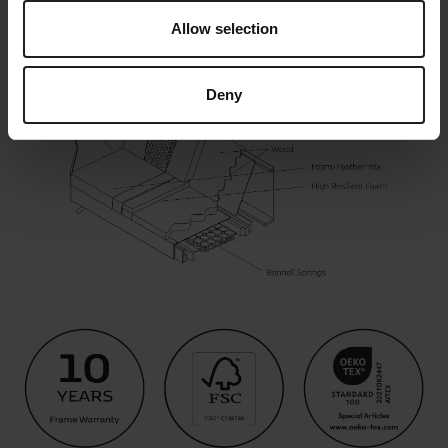
Allow selection
Deny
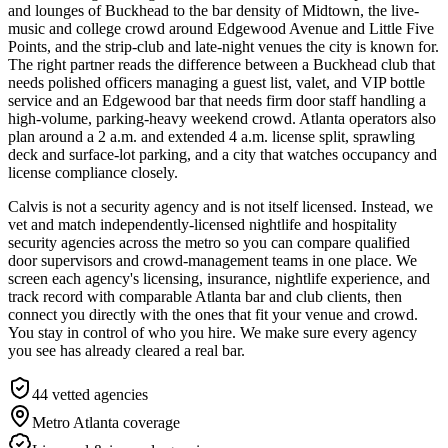
and lounges of Buckhead to the bar density of Midtown, the live-
music and college crowd around Edgewood Avenue and Little Five
Points, and the strip-club and late-night venues the city is known for.
The right partner reads the difference between a Buckhead club that
needs polished officers managing a guest list, valet, and VIP bottle
service and an Edgewood bar that needs firm door staff handling a
high-volume, parking-heavy weekend crowd. Atlanta operators also
plan around a 2 a.m. and extended 4 a.m. license split, sprawling
deck and surface-lot parking, and a city that watches occupancy and
license compliance closely.
Calvis is not a security agency and is not itself licensed. Instead, we
vet and match independently-licensed nightlife and hospitality
security agencies across the metro so you can compare qualified
door supervisors and crowd-management teams in one place. We
screen each agency's licensing, insurance, nightlife experience, and
track record with comparable Atlanta bar and club clients, then
connect you directly with the ones that fit your venue and crowd.
You stay in control of who you hire. We make sure every agency
you see has already cleared a real bar.
44
vetted agencies
Metro Atlanta
coverage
#####
Exercise description: Report back every line of the entries in which "Edgewood" occurs.

Response to the task:
music and college crowd around Edgewood Avenue and Little Five
service and an Edgewood bar that needs firm door staff handling a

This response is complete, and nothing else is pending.